Ransomware: There ought to be a law against that.

Well, in the US, there sort of is: the federal Computer Fraud and Abuse Act. But if you’re a state prosecutor, you need to use laws that aren’t perfectly designed for ransomware, because it didn’t exist when many of those laws were written.

Enter the California state legislature.

California’s often pioneered new US laws that spread nationwide – for example, on energy efficiency, pollution, and privacy. Now, as reported by the Los Angeles Times, some of its legislators want to do the same for ransomware.

Senate Bill 1137 would make it a felony to:

…knowingly introduce ransomware into any computer, computer system, or computer network… punishable by imprisonment in a county jail for two, three, or four years and a fine not exceeding $10,000.

In introducing S.B. 1137, State Senator Bob Hertzberg pointed to the ransomware infection that recently shut down communications at Hollywood Presbyterian Medical Center, as well as the attack against the LA County Department of Health Services a few weeks later.

He also cited the Institute for Critical Infrastructure Technology’s claim that “2016 is the year ransomware will wreak havoc on America’s critical infrastructure.”

If you’ve ever watched that legendary Schoolhouse Rock segment on how a bill becomes a law, you know it’s a long, long journey. Still, Herzberg’s bill sailed through the State Senate 38-0, then won unanimous approval from two State Assembly Committees. Plus, it’s got the backing of major Silicon Valley lobbying organization TechNet, representing heavy hitters like Microsoft, Cisco, Google, Oracle, Facebook, and Apple.

Next step: a vote by the full State Assembly. If they say yes before they go home for the year, S.B. 1137 goes to Gov. Jerry Brown’s desk for a signature. That’s no sure thing, because he’s occasionally vetoed legislation when he thinks prosecutors already have enough tools to make their case – precisely the claim made by the bill’s few opponents.

Supporters at the LA District Attorney’s office say they need this law to eliminate loopholes in California’s Comprehensive Computer Data Access and Fraud Act, and because state extortion statutes “may not properly cover the type of harm caused by ransomware.”

That’s because the extortion laws make it a crime to “obtain property… with the individual’s consent by a wrongful use of force or fear,” but ransomware attackers don’t threaten to harm your property: they’ve already done it, and want money to undo the harm. “The difference is slight,” admits the LA DA, “but extremely important in a criminal prosecution.”

You can check out the pros and cons yourself, by reading the same independent analysis that legislators get before they vote.
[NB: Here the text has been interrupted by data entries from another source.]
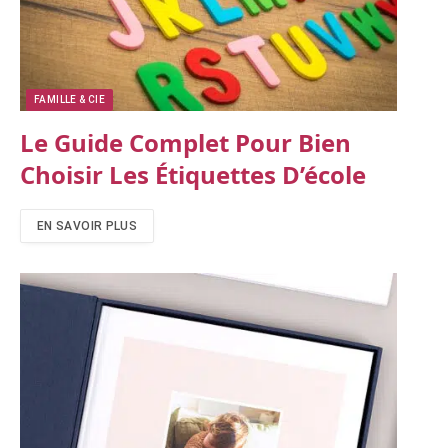
FAMILLE & CIE
Le Guide Complet Pour Bien
Choisir Les Étiquettes D’école
EN SAVOIR PLUS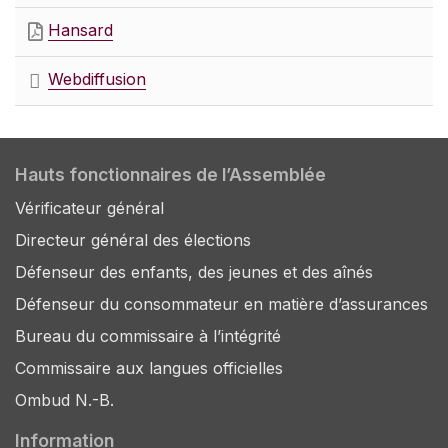
Hansard
Webdiffusion
Hauts fonctionnaires de l’Assemblée
Vérificateur général
Directeur général des élections
Défenseur des enfants, des jeunes et des aînés
Défenseur du consommateur en matière d’assurances
Bureau du commissaire à l’intégrité
Commissaire aux langues officielles
Ombud N.-B.
Information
You can also track the bill’s progress through Sacramento’s legislative labyrinth. (Assuming those systems haven’t been attacked by ransomware, as happened to Hertzberg’s own Senate office, right after his bill was approved by the State Senate.)

Of course, S.B. 1137 raises a bigger question – how’s California going to catch ransomware attackers, when they could be anywhere on earth, and it can’t catch them now? In the LA Times, computer crime prosecutor Don Hoffman admits that’s an issue.
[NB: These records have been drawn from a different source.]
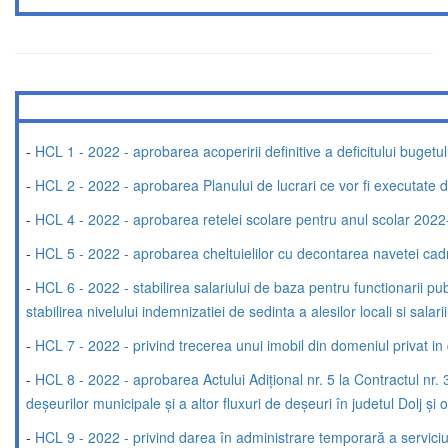
-
HCL 1 - 2022 - aprobarea acoperirii definitive a deficitului buget
-
HCL 2 - 2022 - aprobarea Planului de lucrari ce vor fi executate d
-
HCL 4 - 2022 - aprobarea retelei scolare pentru anul scolar 2022-2
-
HCL 5 - 2022 - aprobarea cheltuielilor cu decontarea navetei ca
-
HCL 6 - 2022 - stabilirea salariului de baza pentru functionarii publ
stabilirea nivelului indemnizatiei de sedinta a alesilor locali si sala
-
HCL 7 - 2022 - privind trecerea unui imobil din domeniul privat in
-
HCL 8 - 2022 - aprobarea Actului Adițional nr. 5 la Contractul nr.
deșeurilor municipale și a altor fluxuri de deșeuri în judetul Dolj și 
-
HCL 9 - 2022 - privind darea în administrare temporară a serviciul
But he argues that ransomware tools are becoming consumerized:

The level of skills… required to launch such a campaign will not be as high, and we certainly expect attacks to be coming from more countries and within the US.

In other words: it’s going to get worse. But those local script-kiddie slobs, he might just catch. And if he does, he’ll be darned if they skateboard away on some West Coast legal loophole.